*Job item*.
In full and without alteration, print the records below, minus any images.

*Supplied entries*.
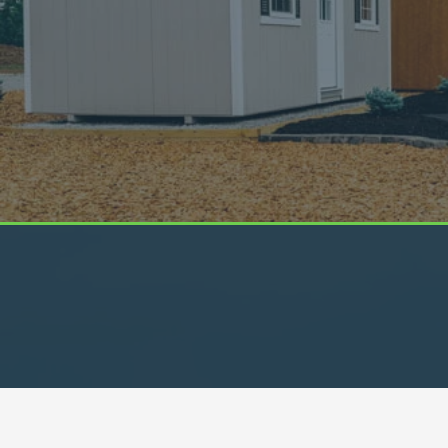
We Look Out For You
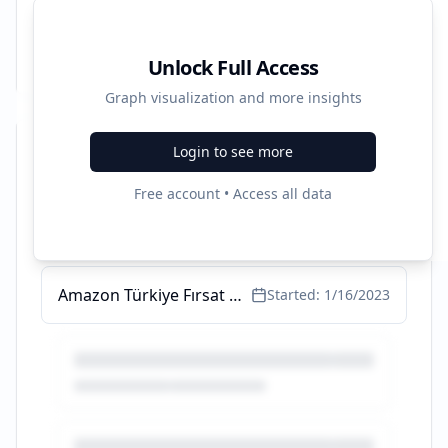
Unlock Full Access
Graph visualization and more insights
Login to see more
Recent Campaigns
Free account • Access all data
Hesaplı Pamuklu erkek atlet - Dünyanın En Büyük Koleksiyonu
Started:
11/13/2023
Amazon Türkiye Fırsat Köşesi - Fırsat Ürünleri ve Kampanyalar
Started:
1/16/2023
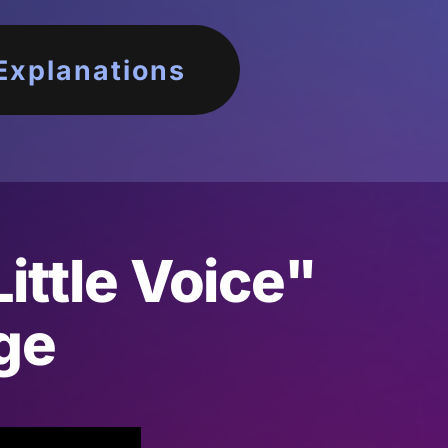
Explanations
ittle Voice"
ge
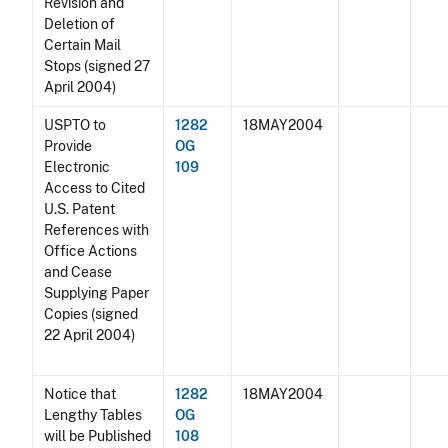
Revision and
Deletion of
Certain Mail
Stops (signed 27
April 2004)
USPTO to
1282
18MAY2004
Provide
OG
Electronic
109
Access to Cited
U.S. Patent
References with
Office Actions
and Cease
Supplying Paper
Copies (signed
22 April 2004)
Notice that
1282
18MAY2004
Lengthy Tables
OG
will be Published
108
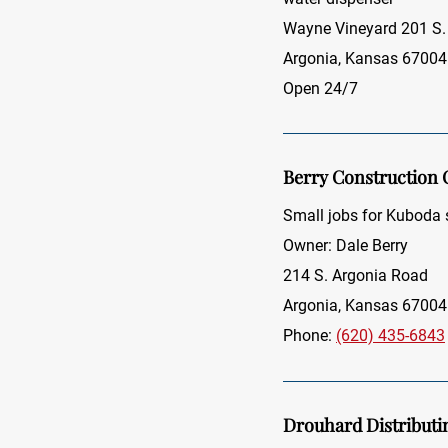
Wayne Vineyard 201 S.
Argonia, Kansas 67004
Open 24/7
Berry Construction
Small jobs for Kuboda
Owner: Dale Berry
214 S. Argonia Road
Argonia, Kansas 67004
Phone:
(620) 435-6843
Drouhard Distribut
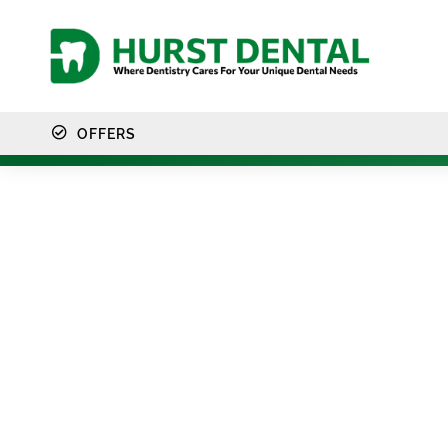
content
OFFERS
F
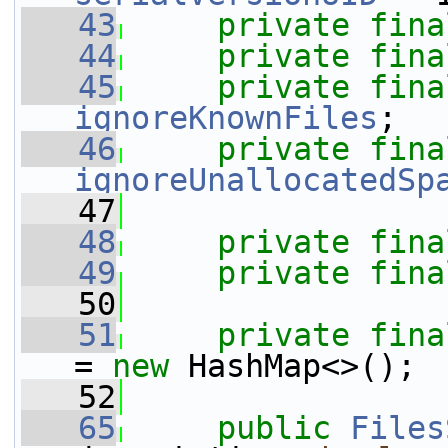
   43
private
fina
   44
private
fina
   45
private
fina
ignoreKnownFiles
;
   46
private
fina
ignoreUnallocatedSp
   47
   48
private
fina
   49
private
fina
   50
   51
private
fina
= 
new
 HashMap<>();
   52
   65
public
Files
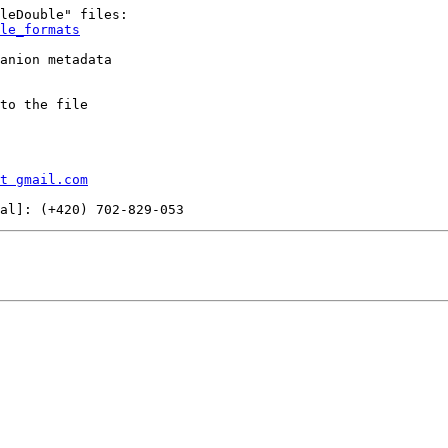
le_formats
anion metadata

to the file

t gmail.com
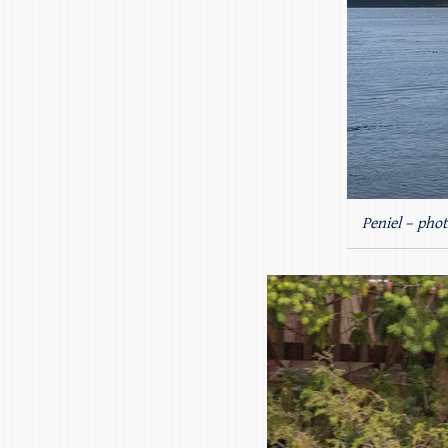
Peniel – phot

*Answer space*.
We Look Out For You
Unlock Full Access
Graph visualization and more insights
Login to see more
Recent Campaigns
Free account • Access all data
Hesaplı Pamuklu erkek atlet - Dünyanın En Büyük Koleksiyonu
Started:
11/13/2023
Amazon Türkiye Fırsat Köşesi - Fırsat Ürünleri ve Kampanyalar
Started:
1/16/2023
Explanations
ittle Voice"
ge
Revision and
Deletion of
Certain Mail
Stops (signed 27
April 2004)
USPTO to
1282
18MAY2004
Provide
OG
Electronic
109
Access to Cited
U.S. Patent
References with
Office Actions
and Cease
Supplying Paper
Copies (signed
22 April 2004)
Notice that
1282
18MAY2004
Lengthy Tables
OG
will be Published
108
Wayne Vineyard 201 S.
Argonia, Kansas 67004
Open 24/7
Berry Construction
Small jobs for Kuboda
Owner: Dale Berry
214 S. Argonia Road
Argonia, Kansas 67004
Phone:
(620) 435-6843
Drouhard Distribut
content
OFFERS
F
   43
private
fina
   44
private
fina
   45
private
fina
ignoreKnownFiles
;
   46
private
fina
ignoreUnallocatedSp
   47
   48
private
fina
   49
private
fina
   50
   51
private
fina
= 
new
 HashMap<>();
   52
   65
public
Files
le_formats
anion metadata

to the file

t gmail.com
Peniel – phot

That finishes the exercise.